Anxiety and Yoga Therapy

Anxiety & Yoga Therapy

Are you a Pinball Wizard? Racing and bouncing daily between destination points: home, work, carpooling kids, grocery store, last-minute errands. Factor in groan-inducing hurdles like traffic, unexpected deadlines, a miscommunication with someone special, maybe a lost night’s sleep worrying about juggling details or staring at your phone checking emails…

Where does your self-care fit into the list?

We become conditioned to think a Netflix-binge or tunneling into social media allows an escape, but afterward did you find that true calm and grounding you were seeking? Still waiting to catch your breath?

Living in a culture dominated by multi-tasking, material distractions and compulsive screen time, it is easy to feel disconnected and overwhelmed. Many of us have lost the ability to sit in peaceful stillness and feel centered within in our body, mind, and breath.

Consistent and excessive stressors cause anxiety, which can affect the ability to pilot daily living. Forty million adults in the United States are affected by anxiety. Anxiety and stress take a toll on an individual’s ability to navigate the tightrope associated with maintaining life-work balance. Individuals with ongoing anxiety experience symptoms manifesting as restlessness, sleep disturbance, irritability, chronic headaches, muscle tension, gastrointestinal difficulties, depression, decreased receptiveness to new experiences, disconnection from social support systems, and/or a diminished sense of fulfillment.

With nearly one-fifth of the American population experiencing anxiety and related symptoms, the challenge of maintaining self-care practices and life balance is a very real experience.

Living with chronic anxiety, one’s mind and body struggle excessively to counterbalance stressors. Unable to claim grounding, the stress-response perpetuates. Chronic anxiety creates dysfunction in the body’s stress-response system preventing the mind and body from effectively returning to a state of calm. This imbalance in the nervous system has far-reaching effects on emotional regulation, cognitive function, and social relationships, as well as with proper functioning of the cardiovascular, respiratory, gastrointestinal, and immunological systems.

Yoga therapy can help. Research shows the yogic elements of breath, meditation/visualization, and mindful movement can address the ramifications of chronic anxiety. Benefits include re-balancing the nervous system’s stress-response cycle, neuroplasticity to retrain the brain how to respond in stressful moments, neuromuscular re-education to teach the body how to be strong yet flexible, and improving a sense of connectedness to self and social networks.

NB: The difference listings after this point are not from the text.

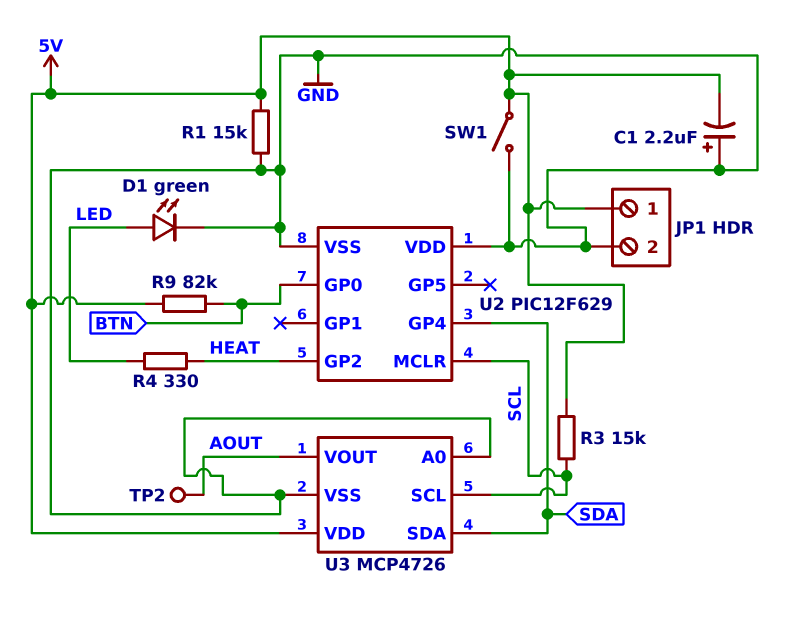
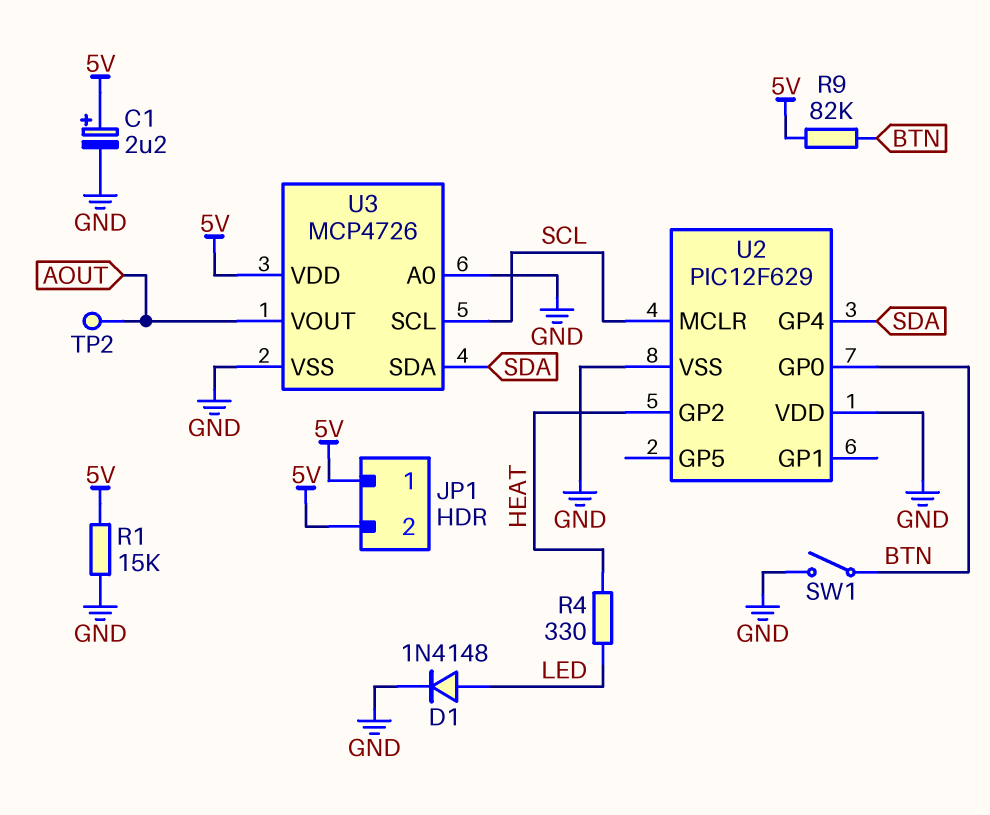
C1: 2.2uF (plus GND, minus 5V) -> 2.2uF (plus 5V, minus GND)
D1: LED green (A LED, K GND) -> diode 1N4148 (A LED, K GND)
JP1 pin 2: GND -> 5V
R3: 15k (5V, SCL) -> none
SW1: switch (5V, GND) -> switch (BTN, GND)

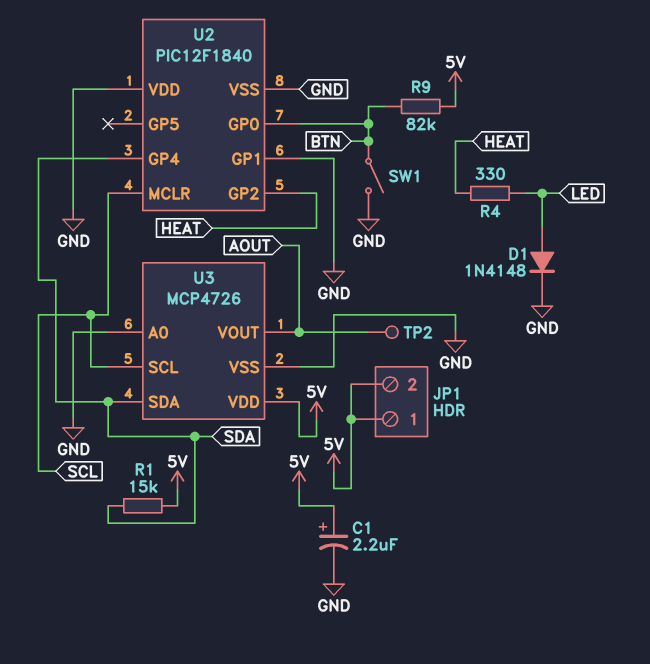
R1: 15k (5V, GND) -> 15k (5V, SDA)
U2: PIC12F629 -> PIC12F1840
U2 pin GP1: none -> GND

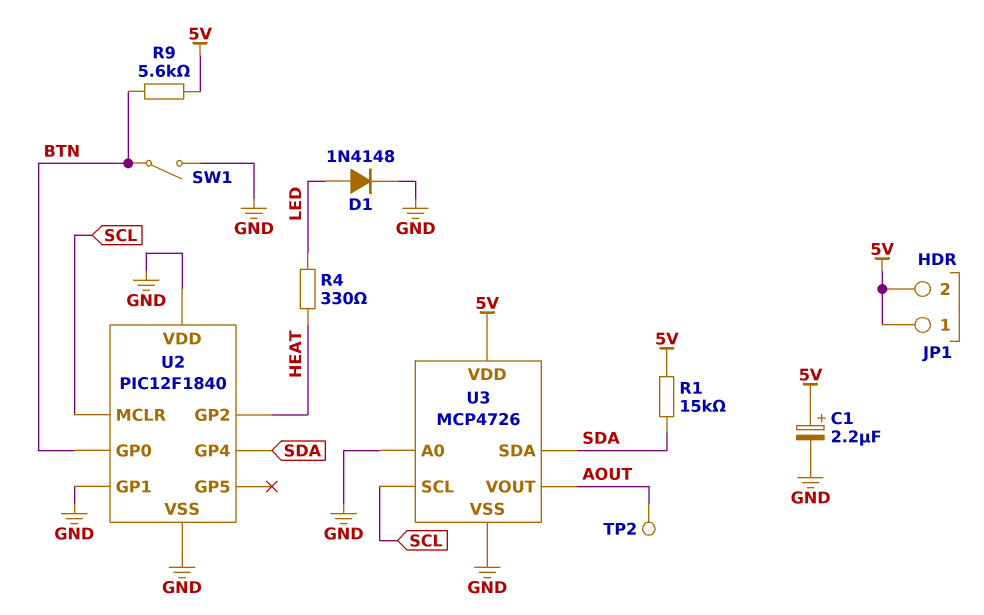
R9: 82k (5V, BTN) -> 5.6k (5V, BTN)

With practice, one can begin to recognize and reduce the symptoms associated with anxiety. Learn how to reset the mind, breath, and body to more calmly and intentionally respond in any given moment.

 

Anxiety and Depression Association of America. https://adaa.org/about-adaa/press-room/facts-statistics

The International Association of Yoga Therapists (2016). Contemporary Definitions of Yoga Therapy. http://www.iayt.org/?page=ContemporaryDefiniti

Khalsa, S. B. S., Cohen, L., McCall, T., & Telles, S. (2016). The Principles and Practice of Yoga in Health Care. Edinburgh, UK: Handspring Publishing Limited.

Locke, A. B., Kirst, N. and Shultz, C. G. (2015). Diagnosis and Management of Generalized Anxiety Disorder and Panic Disorder in Adults. American Family Physician, May 1;91(9):617-624. http://www.aafp.org/afp/2015/0501/p617.html

Schmalzl, L., Powers, C., & Henje Blom, E. (2015). Neurophysiological and neurocognitive mechanisms underlying the effects of yoga-based practices: towards a comprehensive theoretical framework. Frontiers in Human Neuroscience, 9. https://doi.org/10.3389/fnhum.2015.00235

Wisneski, L. A., and Anderson L., (2009). The Scientific Basis of Integrative Medicine. Boca Raton, FL: CRC Press.